May 7, 2019 / In-depth
Can food waste reduction improve investor returns?
By Joe McGrath, ESG Clarity
As the European Commission issues a delegated act, fund managers are looking to benefit
When it comes to analysing the investment benefits of sustainable business approaches, the success of some initiatives are easier to measure than others.
For investors in funds aligned to the United Nations’ sustainable development goals (SDGs), the benefits of goal number 12 – which targets responsible consumption and production – can sometimes be tricky to quantify. Particularly, when it comes to understanding why they should care about food waste.
However, on Monday (6 May), the European Commission underscored the benefits of doing so, claiming that food businesses which invest in reducing waste in their production processes stand to make a staggering 14:1 return on their investment over the long-term.
“The business case for food waste prevention is convincing,” said the European Commission’s Jyrki Katainen, vice president for jobs, growth, investment and competitiveness.
Katainen was addressing delegates at the EU Platform on Food Losses and Food Waste. The Commission’s vice president went on to explain the motives behind a new delegated act, which will eventually require that member states monitor the level of food waste and take steps to manage it.
“In food waste, as in life, what gets measured, gets managed,” Katainen said. “To be able to promote circularity in the food chain, we need to know where, what, how much and why we are losing food resources. We are making the decisive step to get this knowledge.”
As part of wider research efforts to understand the financial benefits of the circular economy, asset managers have been looking at why they should pressure companies to do more in this area.
In November, Rabobank released a report suggesting that European food and agriculture companies stand to save up to €10 billion by embracing technology that assists in reducing waste in the food chain.
“European companies could save €5 billion euros a year by introducing innovations in the field of harvesting and post-harvest storage,” explained Paul Bosch, food & agriculture supply chain analyst at Rabobank.

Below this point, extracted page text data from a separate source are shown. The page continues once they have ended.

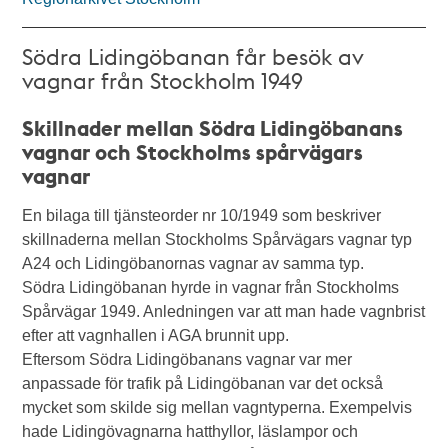
Södra Lidingöbanan får besök av
vagnar från Stockholm 1949
Skillnader mellan Södra Lidingöbanans
vagnar och Stockholms spårvägars
vagnar
En bilaga till tjänsteorder nr 10/1949 som beskriver
skillnaderna mellan Stockholms Spårvägars vagnar typ
A24 och Lidingöbanornas vagnar av samma typ.
Södra Lidingöbanan hyrde in vagnar från Stockholms
Spårvägar 1949. Anledningen var att man hade vagnbrist
efter att vagnhallen i AGA brunnit upp.
Eftersom Södra Lidingöbanans vagnar var mer
anpassade för trafik på Lidingöbanan var det också
mycket som skilde sig mellan vagntyperna. Exempelvis
hade Lidingövagnarna hatthyllor, läslampor och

“They also stand to save another €2.5 billion euros through food packaging innovations and €2.5 billion more through monitoring the freshness of products more effectively.”
The findings by Bosch are echoed by numerous other financial analysts who have reached similar conclusions.
“We have pushed for a formal waste reduction programme to reduce food waste in supply chains and stores, while also engaging on a more sustainable approach to packaging,” said Emma Berntman of Hermes EOS.
“Food waste is an area which the large chains have understandably latched onto due to its high visibility to consumers.”
Berntman explains that emerging technologies are increasingly offering businesses the opportunities to make cost-savings. She says shipping companies, for example, are now able to reduce the amount of damaged food in transit by improved controlled environments which offer companies remote access to the conditions inside the containers.
Investing in the trend
Investors keen to harness this specific trend have myriad options. The Impax Food & Agriculture Strategy was launched in December 2012 and has so-far amassed assets of £633m. It targets investments in sustainable food companies and in businesses that can demonstrate innovation in resource efficiency and nutrition.
Alternatively, there is the Luxembourg-domiciled Pictet Nutrition fund, launched in 2009, which aims to invest in shares of companies in “nutrition-related sectors” with a focus on those businesses which are targeting improving the sustainability of production.
Sarasin & Partners, also offers a Food & Agriculture Opportunities fund, which is focussed on innovative trends in farming and the global food economy. Broader funds which focus specifically on agricultural practices are also available from Allianz, Amundi, BlackRock, DWS, KBI and Schroders.